State Fair at Syracuse.
   SYRACUSE, Sept. 7.—The annual fair of the New York State Agricultural society opened on their permanent grounds here. It will be continued for a week. The entries in all classes are larger than ever before and hundreds of exhibits from the World's fair are here. A feature of the fair is to be the horse races, the entries including some of the best stock in the state. The bicycle races will also attract a large number of well known riders.
   Saturday is to be governor's day. Governor Flower and other state officers will be present. Next Tuesday will be grangers day and J. G. Bingham, president of the National Grange, and other prominent grangers will speak.

Electric Sparks.
   About 10 o'clock this morning work was begun on the electric railway on North Main-st. As the connections have not yet arrived, the Homer-ave. [loop] cannot be used and the cars cannot run to the D., L & W. station. Only about 200 feet of the track will be torn up at a time and transfers are made from a car on one side to another car on the other.
   The property-owners on Railroad-st. between Church-st. and the D. L. & W. station, have kindly consented to allow the curb to be moved three or four feet nearer the sidewalk. This, of course, widens the street six or eight feet at this point.
   The railroad company lost another lantern on Homer-ave., a few nights ago. This time the person who appropriated it wanted to make a trade and was kind enough to leave an old one in its place.

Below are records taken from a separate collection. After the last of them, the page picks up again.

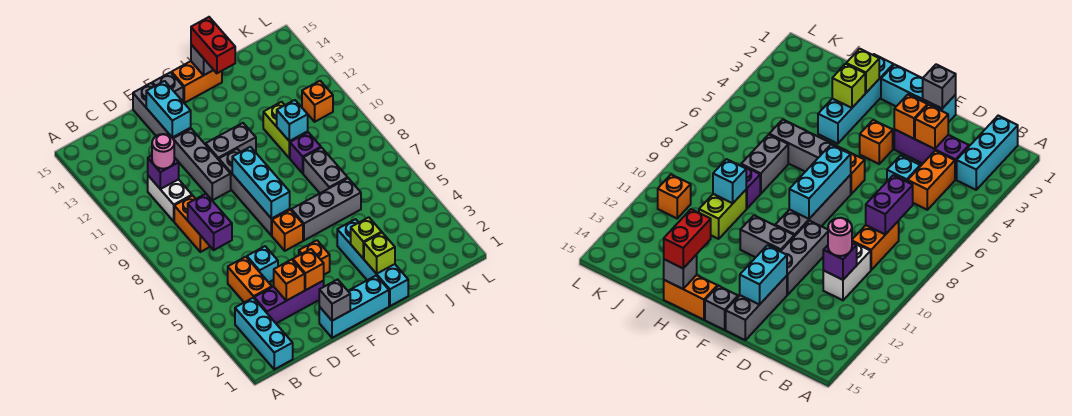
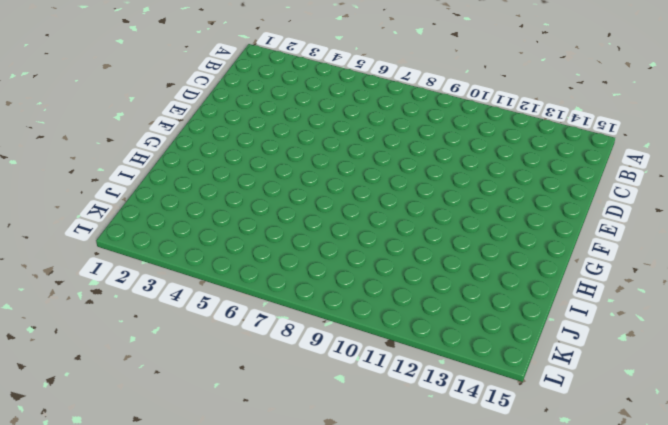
none -> cyan brick B1:B3 level 1
none -> purple brick C3:E3 level 1
none -> orange brick C4:C5 level 1
none -> orange brick C8:C9 level 1

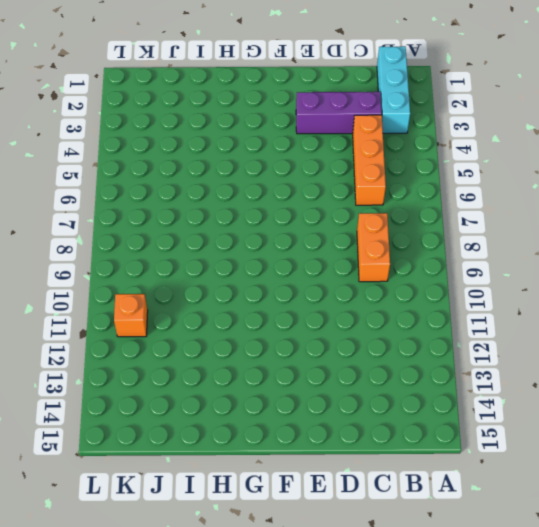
orange brick C4:C6 level 1 -> orange brick C4:C5 level 1
none -> white brick C10:C11 level 1
none -> cyan brick D5 level 1
none -> cyan brick E1:G1 level 1
none -> grey brick E10:E12 level 1

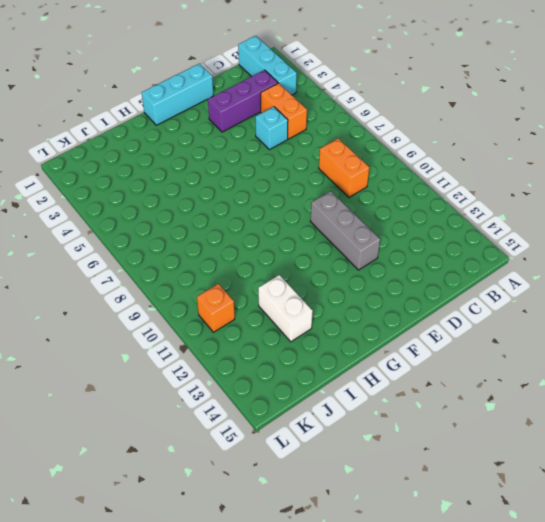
white brick I12:I13 level 1 -> white brick C10:C11 level 1
none -> grey brick E13:E15 level 1
none -> orange brick F4 level 1
none -> orange brick F6 level 1
none -> grey brick F7:F10 level 1

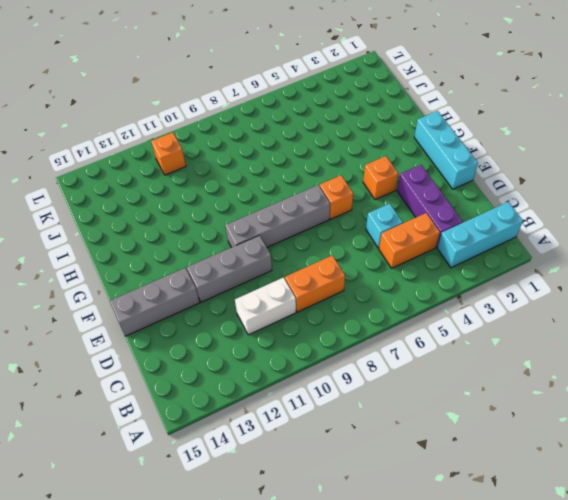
none -> grey brick F11:G11 level 1
none -> grey brick F15 level 1
none -> grey brick G6:I6 level 1
none -> orange brick G15:H15 level 1

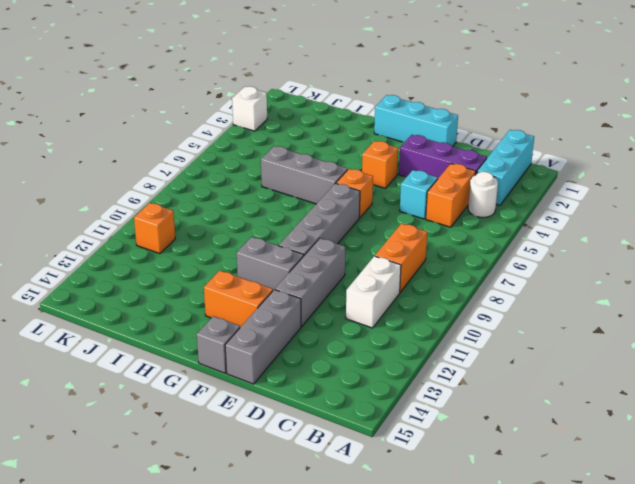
white round brick B4 level 1 -> none
orange brick F13:G13 level 1 -> orange brick G15:H15 level 1
white brick L3 level 1 -> none
none -> cyan brick H1:H4 level 1
none -> grey brick I7:I8 level 1
none -> purple brick I9 level 1
none -> lime brick I10:I11 level 1

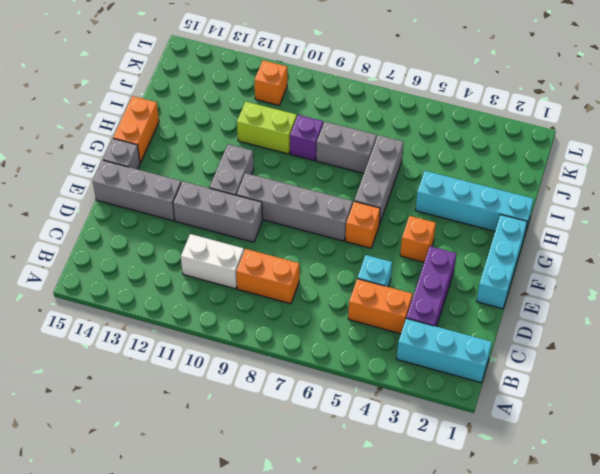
none -> purple brick C7:C8 level 2
none -> purple brick C11 level 2
none -> orange brick D3 level 2
none -> grey brick E1 level 2

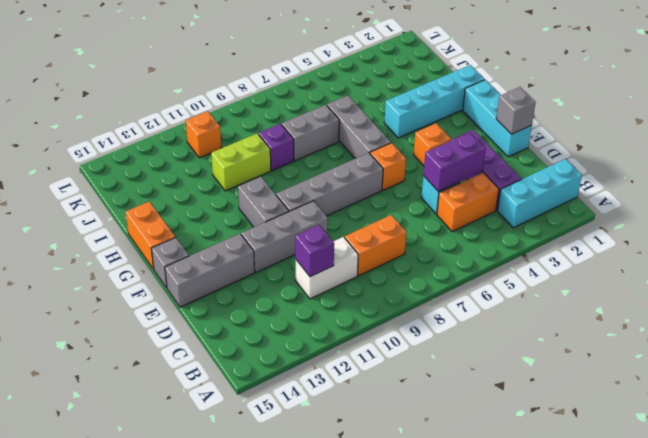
purple brick D4:D5 level 2 -> purple brick C7:C8 level 2
none -> orange brick D3 level 2
none -> orange brick E3 level 2
none -> cyan brick E13:E14 level 2
none -> cyan brick F7:F9 level 2

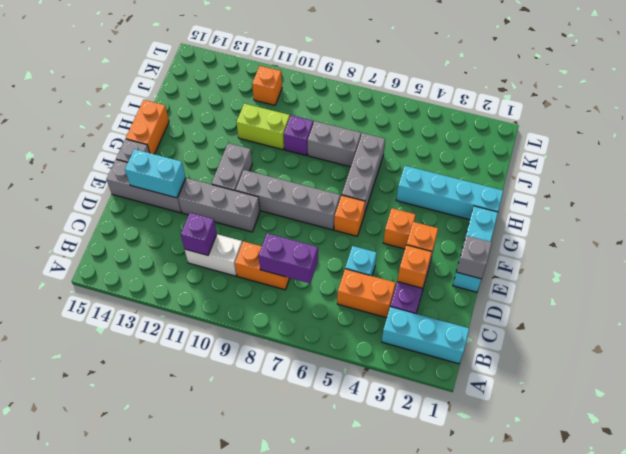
none -> cyan brick F7:F9 level 2
none -> lime brick H2 level 2
none -> lime brick H3 level 2
none -> grey brick H15 level 2

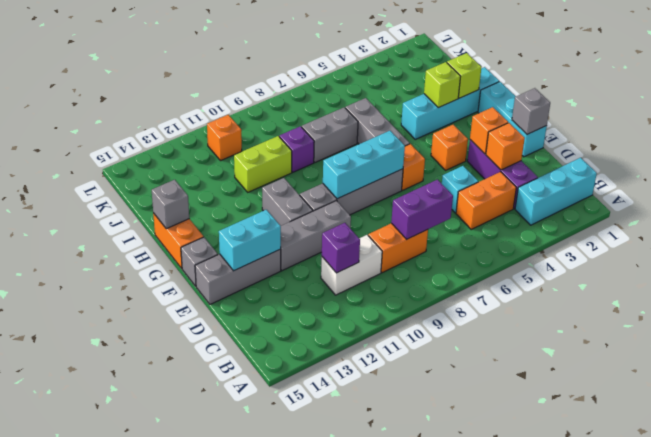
none -> cyan brick I10 level 2
none -> pink round brick C11 level 3
none -> red brick H14:H15 level 3

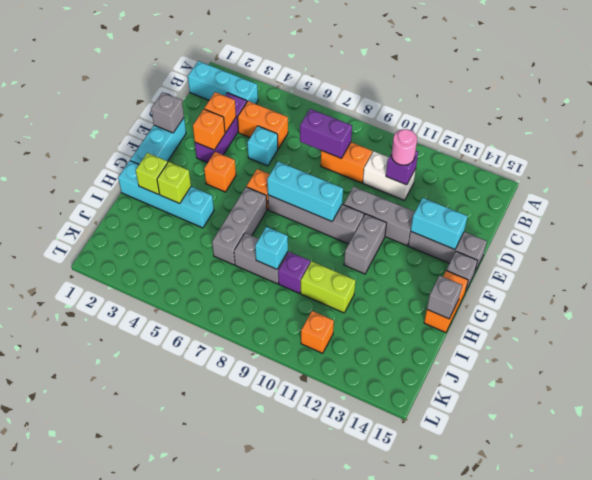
cyan brick I8 level 2 -> cyan brick I10 level 2
none -> red brick H14:H15 level 3

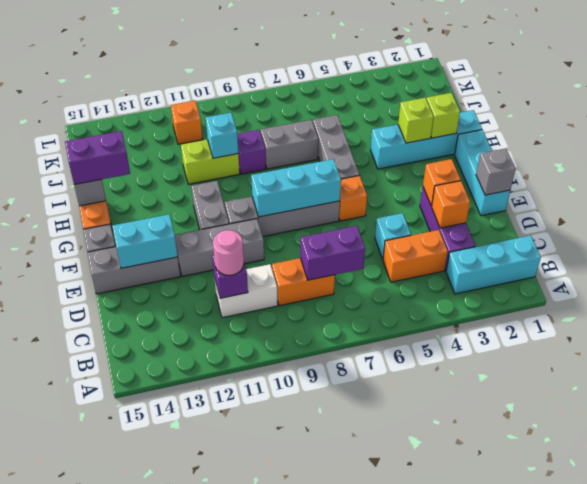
purple brick H14:H15 level 3 -> red brick H14:H15 level 3
none -> orange brick F4 level 1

Compliments for Mr. Woolston.
   Mr. J. D. F. Woolston of Cortland has lately made several addresses at grange picnics which have been noticed in a most complimentary way by the papers. At Mill Point, Montgomery county lately, Mr. Woolston acquired a new military title which will doubtless be as much of a surprise to him as to his Cortland county friends. The Utica Press says:
   After another salutation by the band Col. J. D. F. Woolston, chairman of the executive committee of the state grange, was introduced and gave a short history of the origin of the grange, its rise and progress and many of its blessings and benefits to the farmers, who were both inside and outside of its gates. Brother Woolston left the impression with every one who listened to his discourse that he was a candid, conscientious and courteous gentleman, a tried and true patron, and one of God's noble husbandmen.
   The Press also contained a very nice notice of Mr. Woolston's address at Ballston.

Course in Agriculture.
   Cornell university has just published a new catalogue of the college of agriculture connected with the university, which is conducted under the direction of Prof. I. P. Roberts. It gives a complete outline of the course and schedule of expenses. Instruction begins in the fall term Sept. 27 and the entrance examination for students begins Sept. 19. Copies of the catalogue or particulars regarding the school may be obtained of Prof. I. P. Roberts, Ithaca, N. Y.

   —There will be a regular meeting of the A. O. U. W., 351, this evening.
   —The E., C. & N. are now handling about a thousand tons of coal per day.
   —After the parade yesterday the Cortland fire department marched up Main-st. and were reviewed by the village president and board of trustees.
   —The pupils in the city grammar school will this year learn something besides book lore—the girls being taught sewing and the boys carpentering.—Ithacan.
   —At noon to-day the number of new students at the Normal had been swelled to 153, and the total number registered of old and new was 451. Not all of the old students are yet back and some of those who are here have not yet registered. This is the largest number students ever entered in the history of the school.
   —The Woman's Foreign Missionary circle of the First Baptist church will give a Japanese tea at Mrs. G. W. Bradford's on Tompkins-st., this evening at 7:30 o'clock. There will be Japanese decorations and costumes. Light refreshments will be served and a program rendered, showing Japanese social customs and reciting Japanese legends. There will also be music. A cordial invitation is given. It is intended to be a social gathering of interest to all.